** START **
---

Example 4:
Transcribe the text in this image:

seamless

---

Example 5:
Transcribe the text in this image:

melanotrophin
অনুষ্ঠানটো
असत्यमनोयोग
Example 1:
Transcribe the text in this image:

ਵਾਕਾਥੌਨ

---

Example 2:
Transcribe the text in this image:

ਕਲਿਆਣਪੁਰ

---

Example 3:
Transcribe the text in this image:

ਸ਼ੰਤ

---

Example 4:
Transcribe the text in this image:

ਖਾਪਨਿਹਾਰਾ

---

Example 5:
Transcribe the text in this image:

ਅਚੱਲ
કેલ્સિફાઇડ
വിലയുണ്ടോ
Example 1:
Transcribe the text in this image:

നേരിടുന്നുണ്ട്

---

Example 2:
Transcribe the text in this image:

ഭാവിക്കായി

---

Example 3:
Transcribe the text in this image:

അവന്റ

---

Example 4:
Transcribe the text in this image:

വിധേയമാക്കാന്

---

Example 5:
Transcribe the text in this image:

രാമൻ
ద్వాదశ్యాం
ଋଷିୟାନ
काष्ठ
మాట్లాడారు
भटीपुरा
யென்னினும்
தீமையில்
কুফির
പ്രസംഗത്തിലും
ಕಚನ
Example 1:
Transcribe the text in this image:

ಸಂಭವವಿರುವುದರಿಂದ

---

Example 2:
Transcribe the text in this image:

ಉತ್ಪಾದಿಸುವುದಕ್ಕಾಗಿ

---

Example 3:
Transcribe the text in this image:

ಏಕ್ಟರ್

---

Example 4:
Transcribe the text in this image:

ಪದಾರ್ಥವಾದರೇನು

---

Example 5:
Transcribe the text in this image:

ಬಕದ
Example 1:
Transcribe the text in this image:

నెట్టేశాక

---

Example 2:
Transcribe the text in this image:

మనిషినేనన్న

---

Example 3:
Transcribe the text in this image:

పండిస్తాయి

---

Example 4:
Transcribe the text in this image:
** END **
TASK TO CARRY OUT: Arrange every line of the listing above as a Markdown table with two columns, Row and Line. Number the rows and leave out blank lines.

RESULT FOR THIS EXERCISE:
| Row | Line |
|---|---|
| 1 | --- |
| 2 | Example 4: |
| 3 | Transcribe the text in this image: |
| 4 | seamless |
| 5 | --- |
| 6 | Example 5: |
| 7 | Transcribe the text in this image: |
| 8 | melanotrophin |
| 9 | অনুষ্ঠানটো |
| 10 | असत्यमनोयोग |
| 11 | Example 1: |
| 12 | Transcribe the text in this image: |
| 13 | ਵਾਕਾਥੌਨ |
| 14 | --- |
| 15 | Example 2: |
| 16 | Transcribe the text in this image: |
| 17 | ਕਲਿਆਣਪੁਰ |
| 18 | --- |
| 19 | Example 3: |
| 20 | Transcribe the text in this image: |
| 21 | ਸ਼ੰਤ |
| 22 | --- |
| 23 | Example 4: |
| 24 | Transcribe the text in this image: |
| 25 | ਖਾਪਨਿਹਾਰਾ |
| 26 | --- |
| 27 | Example 5: |
| 28 | Transcribe the text in this image: |
| 29 | ਅਚੱਲ |
| 30 | કેલ્સિફાઇડ |
| 31 | വിലയുണ്ടോ |
| 32 | Example 1: |
| 33 | Transcribe the text in this image: |
| 34 | നേരിടുന്നുണ്ട് |
| 35 | --- |
| 36 | Example 2: |
| 37 | Transcribe the text in this image: |
| 38 | ഭാവിക്കായി |
| 39 | --- |
| 40 | Example 3: |
| 41 | Transcribe the text in this image: |
| 42 | അവന്റ |
| 43 | --- |
| 44 | Example 4: |
| 45 | Transcribe the text in this image: |
| 46 | വിധേയമാക്കാന് |
| 47 | --- |
| 48 | Example 5: |
| 49 | Transcribe the text in this image: |
| 50 | രാമൻ |
| 51 | ద్వాదశ్యాం |
| 52 | ଋଷିୟାନ |
| 53 | काष्ठ |
| 54 | మాట్లాడారు |
| 55 | भटीपुरा |
| 56 | யென்னினும் |
| 57 | தீமையில் |
| 58 | কুফির |
| 59 | പ്രസംഗത്തിലും |
| 60 | ಕಚನ |
| 61 | Example 1: |
| 62 | Transcribe the text in this image: |
| 63 | ಸಂಭವವಿರುವುದರಿಂದ |
| 64 | --- |
| 65 | Example 2: |
| 66 | Transcribe the text in this image: |
| 67 | ಉತ್ಪಾದಿಸುವುದಕ್ಕಾಗಿ |
| 68 | --- |
| 69 | Example 3: |
| 70 | Transcribe the text in this image: |
| 71 | ಏಕ್ಟರ್ |
| 72 | --- |
| 73 | Example 4: |
| 74 | Transcribe the text in this image: |
| 75 | ಪದಾರ್ಥವಾದರೇನು |
| 76 | --- |
| 77 | Example 5: |
| 78 | Transcribe the text in this image: |
| 79 | ಬಕದ |
| 80 | Example 1: |
| 81 | Transcribe the text in this image: |
| 82 | నెట్టేశాక |
| 83 | --- |
| 84 | Example 2: |
| 85 | Transcribe the text in this image: |
| 86 | మనిషినేనన్న |
| 87 | --- |
| 88 | Example 3: |
| 89 | Transcribe the text in this image: |
| 90 | పండిస్తాయి |
| 91 | --- |
| 92 | Example 4: |
| 93 | Transcribe the text in this image: |